I am not so sure. There are so many exemptions to the "Pay As You Go" rules that you wonder what it really will mean, especially given Congress' past record in this area of fiscal management.

But I guess it's better than nothing, just barely.


The political eyes of the entire country, maybe even of the world are on Nashville this weekend, as the Tea Party movement holds it first national convention here. Clearly the energy of this new political grouping (as loosely organized as it is) has shaken up American politics like nothing else in recent months. The question is where does the movement go from here? Perhaps the Nashville convention will begin to provide some answers to that.   

Fifty years ago this month, another group of citizens (largely local college students) helped begin a political and civil rights movement here that has had a profound impact on this entire country and its recent history. The non-violent lunch counter sit-in demonstrations of the 1960s, which in many ways began here in Nashville, led directly to the passage of much of our landmark civil right legislation later in that decade. Today is hard to believe that we were once divided by race when we ate, used a public facility or even when we used a drinking fountain.

It shows how even a small group of committed and determined people, strengthened by the courage of their convictions and willing to pay the price to bring about needed change and progress in our country can literally move mountains and end years of injustice. While the issues important to the Tea Party movement are vastly different, its members should aspire that a half century from now, they can look back and see that what they are trying to do will make as much of a difference as the sit-in movement did beginning 50 years ago.       

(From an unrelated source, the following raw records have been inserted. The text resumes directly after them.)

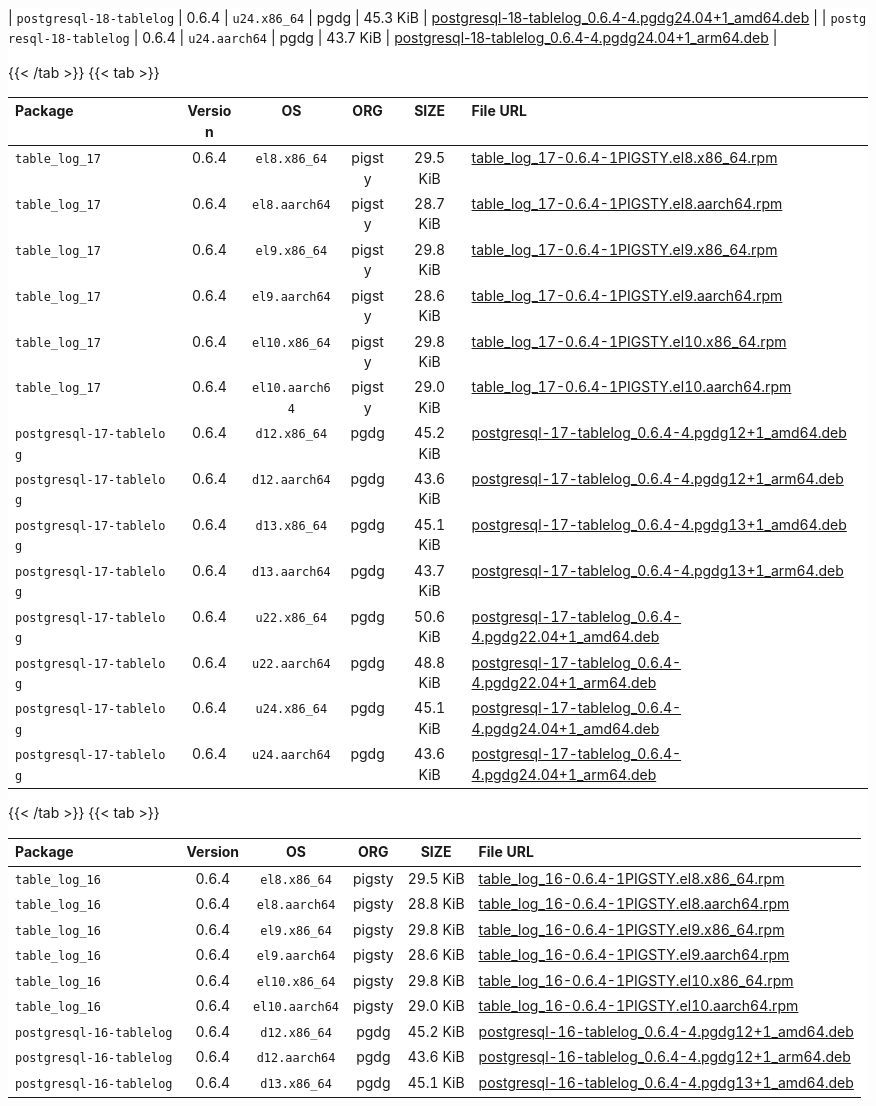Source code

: | `postgresql-18-tablelog` | 0.6.4 | `u24.x86_64` | pgdg | 45.3 KiB | [postgresql-18-tablelog_0.6.4-4.pgdg24.04+1_amd64.deb](https://apt.postgresql.org/pub/repos/apt/pool/main/t/tablelog/postgresql-18-tablelog_0.6.4-4.pgdg24.04+1_amd64.deb) |
| `postgresql-18-tablelog` | 0.6.4 | `u24.aarch64` | pgdg | 43.7 KiB | [postgresql-18-tablelog_0.6.4-4.pgdg24.04+1_arm64.deb](https://apt.postgresql.org/pub/repos/apt/pool/main/t/tablelog/postgresql-18-tablelog_0.6.4-4.pgdg24.04+1_arm64.deb) |

{{< /tab >}}
{{< tab >}}

| **Package** | **Version** | **OS** | **ORG** | **SIZE** | **File URL** |
|:------------|:-----------:|:------:|:-------:|:--------:|:--------------|
| `table_log_17` | 0.6.4 | `el8.x86_64` | pigsty | 29.5 KiB | [table_log_17-0.6.4-1PIGSTY.el8.x86_64.rpm](https://repo.pigsty.io/yum/pgsql/el8.x86_64/table_log_17-0.6.4-1PIGSTY.el8.x86_64.rpm) |
| `table_log_17` | 0.6.4 | `el8.aarch64` | pigsty | 28.7 KiB | [table_log_17-0.6.4-1PIGSTY.el8.aarch64.rpm](https://repo.pigsty.io/yum/pgsql/el8.aarch64/table_log_17-0.6.4-1PIGSTY.el8.aarch64.rpm) |
| `table_log_17` | 0.6.4 | `el9.x86_64` | pigsty | 29.8 KiB | [table_log_17-0.6.4-1PIGSTY.el9.x86_64.rpm](https://repo.pigsty.io/yum/pgsql/el9.x86_64/table_log_17-0.6.4-1PIGSTY.el9.x86_64.rpm) |
| `table_log_17` | 0.6.4 | `el9.aarch64` | pigsty | 28.6 KiB | [table_log_17-0.6.4-1PIGSTY.el9.aarch64.rpm](https://repo.pigsty.io/yum/pgsql/el9.aarch64/table_log_17-0.6.4-1PIGSTY.el9.aarch64.rpm) |
| `table_log_17` | 0.6.4 | `el10.x86_64` | pigsty | 29.8 KiB | [table_log_17-0.6.4-1PIGSTY.el10.x86_64.rpm](https://repo.pigsty.io/yum/pgsql/el10.x86_64/table_log_17-0.6.4-1PIGSTY.el10.x86_64.rpm) |
| `table_log_17` | 0.6.4 | `el10.aarch64` | pigsty | 29.0 KiB | [table_log_17-0.6.4-1PIGSTY.el10.aarch64.rpm](https://repo.pigsty.io/yum/pgsql/el10.aarch64/table_log_17-0.6.4-1PIGSTY.el10.aarch64.rpm) |
| `postgresql-17-tablelog` | 0.6.4 | `d12.x86_64` | pgdg | 45.2 KiB | [postgresql-17-tablelog_0.6.4-4.pgdg12+1_amd64.deb](https://apt.postgresql.org/pub/repos/apt/pool/main/t/tablelog/postgresql-17-tablelog_0.6.4-4.pgdg12+1_amd64.deb) |
| `postgresql-17-tablelog` | 0.6.4 | `d12.aarch64` | pgdg | 43.6 KiB | [postgresql-17-tablelog_0.6.4-4.pgdg12+1_arm64.deb](https://apt.postgresql.org/pub/repos/apt/pool/main/t/tablelog/postgresql-17-tablelog_0.6.4-4.pgdg12+1_arm64.deb) |
| `postgresql-17-tablelog` | 0.6.4 | `d13.x86_64` | pgdg | 45.1 KiB | [postgresql-17-tablelog_0.6.4-4.pgdg13+1_amd64.deb](https://apt.postgresql.org/pub/repos/apt/pool/main/t/tablelog/postgresql-17-tablelog_0.6.4-4.pgdg13+1_amd64.deb) |
| `postgresql-17-tablelog` | 0.6.4 | `d13.aarch64` | pgdg | 43.7 KiB | [postgresql-17-tablelog_0.6.4-4.pgdg13+1_arm64.deb](https://apt.postgresql.org/pub/repos/apt/pool/main/t/tablelog/postgresql-17-tablelog_0.6.4-4.pgdg13+1_arm64.deb) |
| `postgresql-17-tablelog` | 0.6.4 | `u22.x86_64` | pgdg | 50.6 KiB | [postgresql-17-tablelog_0.6.4-4.pgdg22.04+1_amd64.deb](https://apt.postgresql.org/pub/repos/apt/pool/main/t/tablelog/postgresql-17-tablelog_0.6.4-4.pgdg22.04+1_amd64.deb) |
| `postgresql-17-tablelog` | 0.6.4 | `u22.aarch64` | pgdg | 48.8 KiB | [postgresql-17-tablelog_0.6.4-4.pgdg22.04+1_arm64.deb](https://apt.postgresql.org/pub/repos/apt/pool/main/t/tablelog/postgresql-17-tablelog_0.6.4-4.pgdg22.04+1_arm64.deb) |
| `postgresql-17-tablelog` | 0.6.4 | `u24.x86_64` | pgdg | 45.1 KiB | [postgresql-17-tablelog_0.6.4-4.pgdg24.04+1_amd64.deb](https://apt.postgresql.org/pub/repos/apt/pool/main/t/tablelog/postgresql-17-tablelog_0.6.4-4.pgdg24.04+1_amd64.deb) |
| `postgresql-17-tablelog` | 0.6.4 | `u24.aarch64` | pgdg | 43.6 KiB | [postgresql-17-tablelog_0.6.4-4.pgdg24.04+1_arm64.deb](https://apt.postgresql.org/pub/repos/apt/pool/main/t/tablelog/postgresql-17-tablelog_0.6.4-4.pgdg24.04+1_arm64.deb) |

{{< /tab >}}
{{< tab >}}

| **Package** | **Version** | **OS** | **ORG** | **SIZE** | **File URL** |
|:------------|:-----------:|:------:|:-------:|:--------:|:--------------|
| `table_log_16` | 0.6.4 | `el8.x86_64` | pigsty | 29.5 KiB | [table_log_16-0.6.4-1PIGSTY.el8.x86_64.rpm](https://repo.pigsty.io/yum/pgsql/el8.x86_64/table_log_16-0.6.4-1PIGSTY.el8.x86_64.rpm) |
| `table_log_16` | 0.6.4 | `el8.aarch64` | pigsty | 28.8 KiB | [table_log_16-0.6.4-1PIGSTY.el8.aarch64.rpm](https://repo.pigsty.io/yum/pgsql/el8.aarch64/table_log_16-0.6.4-1PIGSTY.el8.aarch64.rpm) |
| `table_log_16` | 0.6.4 | `el9.x86_64` | pigsty | 29.8 KiB | [table_log_16-0.6.4-1PIGSTY.el9.x86_64.rpm](https://repo.pigsty.io/yum/pgsql/el9.x86_64/table_log_16-0.6.4-1PIGSTY.el9.x86_64.rpm) |
| `table_log_16` | 0.6.4 | `el9.aarch64` | pigsty | 28.6 KiB | [table_log_16-0.6.4-1PIGSTY.el9.aarch64.rpm](https://repo.pigsty.io/yum/pgsql/el9.aarch64/table_log_16-0.6.4-1PIGSTY.el9.aarch64.rpm) |
| `table_log_16` | 0.6.4 | `el10.x86_64` | pigsty | 29.8 KiB | [table_log_16-0.6.4-1PIGSTY.el10.x86_64.rpm](https://repo.pigsty.io/yum/pgsql/el10.x86_64/table_log_16-0.6.4-1PIGSTY.el10.x86_64.rpm) |
| `table_log_16` | 0.6.4 | `el10.aarch64` | pigsty | 29.0 KiB | [table_log_16-0.6.4-1PIGSTY.el10.aarch64.rpm](https://repo.pigsty.io/yum/pgsql/el10.aarch64/table_log_16-0.6.4-1PIGSTY.el10.aarch64.rpm) |
| `postgresql-16-tablelog` | 0.6.4 | `d12.x86_64` | pgdg | 45.2 KiB | [postgresql-16-tablelog_0.6.4-4.pgdg12+1_amd64.deb](https://apt.postgresql.org/pub/repos/apt/pool/main/t/tablelog/postgresql-16-tablelog_0.6.4-4.pgdg12+1_amd64.deb) |
| `postgresql-16-tablelog` | 0.6.4 | `d12.aarch64` | pgdg | 43.6 KiB | [postgresql-16-tablelog_0.6.4-4.pgdg12+1_arm64.deb](https://apt.postgresql.org/pub/repos/apt/pool/main/t/tablelog/postgresql-16-tablelog_0.6.4-4.pgdg12+1_arm64.deb) |
| `postgresql-16-tablelog` | 0.6.4 | `d13.x86_64` | pgdg | 45.1 KiB | [postgresql-16-tablelog_0.6.4-4.pgdg13+1_amd64.deb](https://apt.postgresql.org/pub/repos/apt/pool/main/t/tablelog/postgresql-16-tablelog_0.6.4-4.pgdg13+1_amd64.deb) |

Speaking of local conventions coming to town, Metro is moving quickly ahead on the construction of the new Music City Center. City officials are facing a pretty tight deadline to get the facility ready before the first scheduled conventions are due to begin here in early 2013.

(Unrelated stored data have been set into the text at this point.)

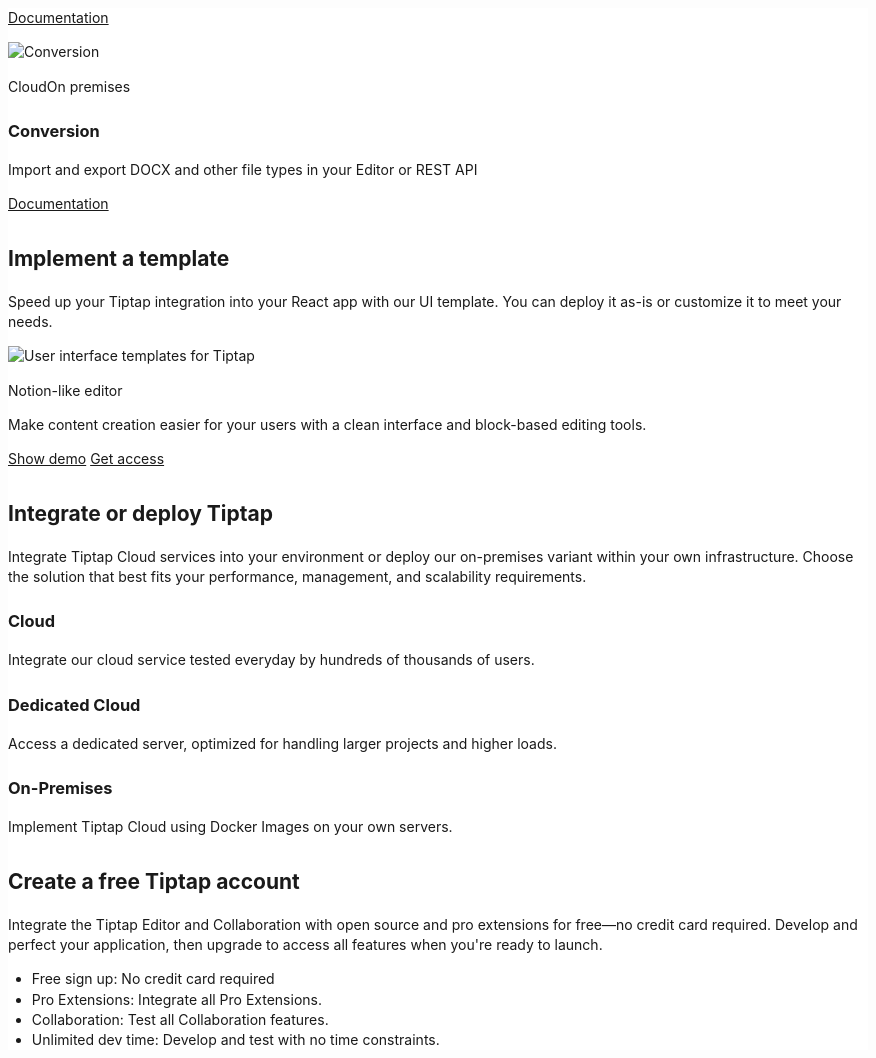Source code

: [Documentation](https://tiptap.dev/docs/collaboration/documents)

![Conversion](https://tiptap.dev/docs/_next/static/media/conversion.73bd047f.png)

CloudOn premises

### Conversion

Import and export DOCX and other file types in your Editor or REST API

[Documentation](https://tiptap.dev/docs/conversion/getting-started/overview)

Implement a template
--------------------

Speed up your Tiptap integration into your React app with our UI template. You can deploy it as-is or customize it to meet your needs.

![User interface templates for Tiptap](https://tiptap.dev/docs/_next/static/media/content-templates.bf560925.png)

Notion-like editor

Make content creation easier for your users with a clean interface and block-based editing tools.

[Show demo](https://templates.tiptap.dev/)
[Get access](https://cloud.tiptap.dev/react-templates)

Integrate or deploy Tiptap
--------------------------

Integrate Tiptap Cloud services into your environment or deploy our on-premises variant within your own infrastructure. Choose the solution that best fits your performance, management, and scalability requirements.

### Cloud

Integrate our cloud service tested everyday by hundreds of thousands of users.

### Dedicated Cloud

Access a dedicated server, optimized for handling larger projects and higher loads.

### On-Premises

Implement Tiptap Cloud using Docker Images on your own servers.

Create a free Tiptap account
----------------------------

Integrate the Tiptap Editor and Collaboration with open source and pro extensions for free—no credit card required. Develop and perfect your application, then upgrade to access all features when you're ready to launch.

*   Free sign up: No credit card required
*   Pro Extensions: Integrate all Pro Extensions.
*   Collaboration: Test all Collaboration features.
*   Unlimited dev time: Develop and test with no time constraints.
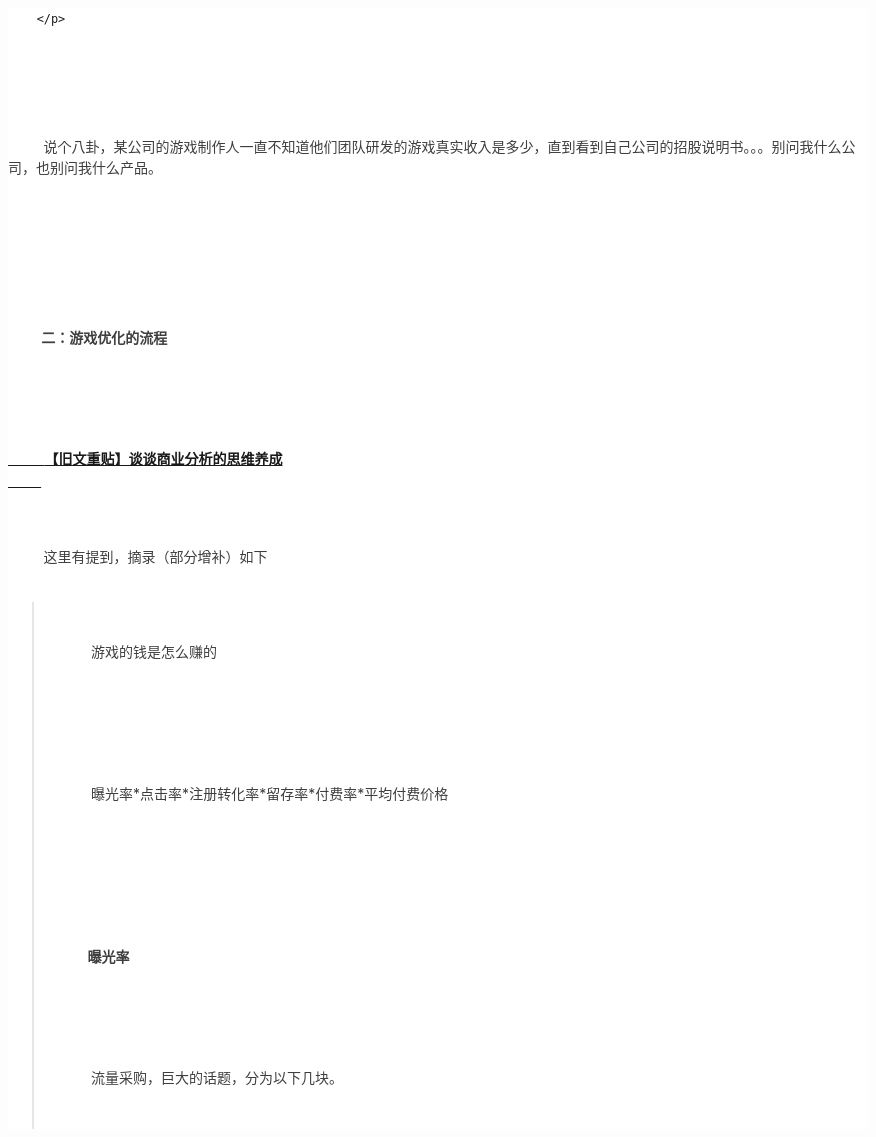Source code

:         </p>
<p style="max-width: 100%; min-height: 1em; white-space: pre-wrap; color: rgb(62, 62, 62); background-color: rgb(255, 255, 255); box-sizing: border-box !important; word-wrap: break-word !important;">
<br/>
</p>
<p style="max-width: 100%; min-height: 1em; white-space: pre-wrap; color: rgb(62, 62, 62); background-color: rgb(255, 255, 255); box-sizing: border-box !important; word-wrap: break-word !important;">
         说个八卦，某公司的游戏制作人一直不知道他们团队研发的游戏真实收入是多少，直到看到自己公司的招股说明书。。。别问我什么公司，也别问我什么产品。
        </p>
<p style="max-width: 100%; min-height: 1em; white-space: pre-wrap; color: rgb(62, 62, 62); background-color: rgb(255, 255, 255); box-sizing: border-box !important; word-wrap: break-word !important;">
<br/>
</p>
<p style="max-width: 100%; min-height: 1em; white-space: pre-wrap; color: rgb(62, 62, 62); background-color: rgb(255, 255, 255); box-sizing: border-box !important; word-wrap: break-word !important;">
<strong>
          二：游戏优化的流程
         </strong>
</p>
<p style="max-width: 100%; min-height: 1em; white-space: pre-wrap; color: rgb(62, 62, 62); background-color: rgb(255, 255, 255); box-sizing: border-box !important; word-wrap: break-word !important;">
<strong style="line-height: 1.6;">
<a data_ue_src="http://mp.weixin.qq.com/s?__biz=MzI0MjA1Mjg2Ng==&amp;mid=209479847&amp;idx=1&amp;sn=695b9e9979ff12aa75b09bc6ff93f804&amp;scene=21#wechat_redirect" href="http://mp.weixin.qq.com/s?__biz=MzI0MjA1Mjg2Ng==&amp;mid=209479847&amp;idx=1&amp;sn=695b9e9979ff12aa75b09bc6ff93f804&amp;scene=21#wechat_redirect" target="_blank">
           【旧文重贴】谈谈商业分析的思维养成
          </a>
</strong>
</p>
<p style="max-width: 100%; min-height: 1em; white-space: pre-wrap; color: rgb(62, 62, 62); background-color: rgb(255, 255, 255); box-sizing: border-box !important; word-wrap: break-word !important;">
         这里有提到，摘录（部分增补）如下
        </p>
<blockquote>
<p style="max-width: 100%; min-height: 1em; white-space: pre-wrap; color: rgb(62, 62, 62); background-color: rgb(255, 255, 255); box-sizing: border-box !important; word-wrap: break-word !important;">
<span style="max-width: 100%; color: rgb(62, 62, 62); white-space: pre-wrap; background-color: rgb(255, 255, 255); box-sizing: border-box !important; word-wrap: break-word !important;">
           游戏的钱是怎么赚的
          </span>
<br style="max-width: 100%; color: rgb(62, 62, 62); white-space: pre-wrap; background-color: rgb(255, 255, 255); box-sizing: border-box !important; word-wrap: break-word !important;"/>
<br style="max-width: 100%; color: rgb(62, 62, 62); white-space: pre-wrap; background-color: rgb(255, 255, 255); box-sizing: border-box !important; word-wrap: break-word !important;"/>
<span style="max-width: 100%; color: rgb(62, 62, 62); white-space: pre-wrap; background-color: rgb(255, 255, 255); box-sizing: border-box !important; word-wrap: break-word !important;">
           曝光率*点击率*注册转化率*留存率*付费率*平均付费价格
          </span>
<br style="max-width: 100%; color: rgb(62, 62, 62); white-space: pre-wrap; background-color: rgb(255, 255, 255); box-sizing: border-box !important; word-wrap: break-word !important;"/>
<br style="max-width: 100%; color: rgb(62, 62, 62); white-space: pre-wrap; background-color: rgb(255, 255, 255); box-sizing: border-box !important; word-wrap: break-word !important;"/>
<strong>
<span style="max-width: 100%; color: rgb(62, 62, 62); white-space: pre-wrap; background-color: rgb(255, 255, 255); box-sizing: border-box !important; word-wrap: break-word !important;">
            曝光率
           </span>
</strong>
<br style="max-width: 100%; color: rgb(62, 62, 62); white-space: pre-wrap; background-color: rgb(255, 255, 255); box-sizing: border-box !important; word-wrap: break-word !important;"/>
<span style="max-width: 100%; color: rgb(62, 62, 62); white-space: pre-wrap; background-color: rgb(255, 255, 255); box-sizing: border-box !important; word-wrap: break-word !important;">
           流量采购，巨大的话题，分为以下几块。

Already construction barricades and road closed signs are going up, construction management staff is being hired, and the city has won its nasty condemnation fight with Tower Investments, one of the major landholders of the new convention center site.

The matter can be appealed, but at this point, as I suspected, we are only arguing about the ultimate price the city will pay for the property. It will soon have the land in hand and can begin site preparation and then construction can begin.  

Praying for good construction weather the next few years might also be a good idea for city leaders. And good tourist-related tax collections as well.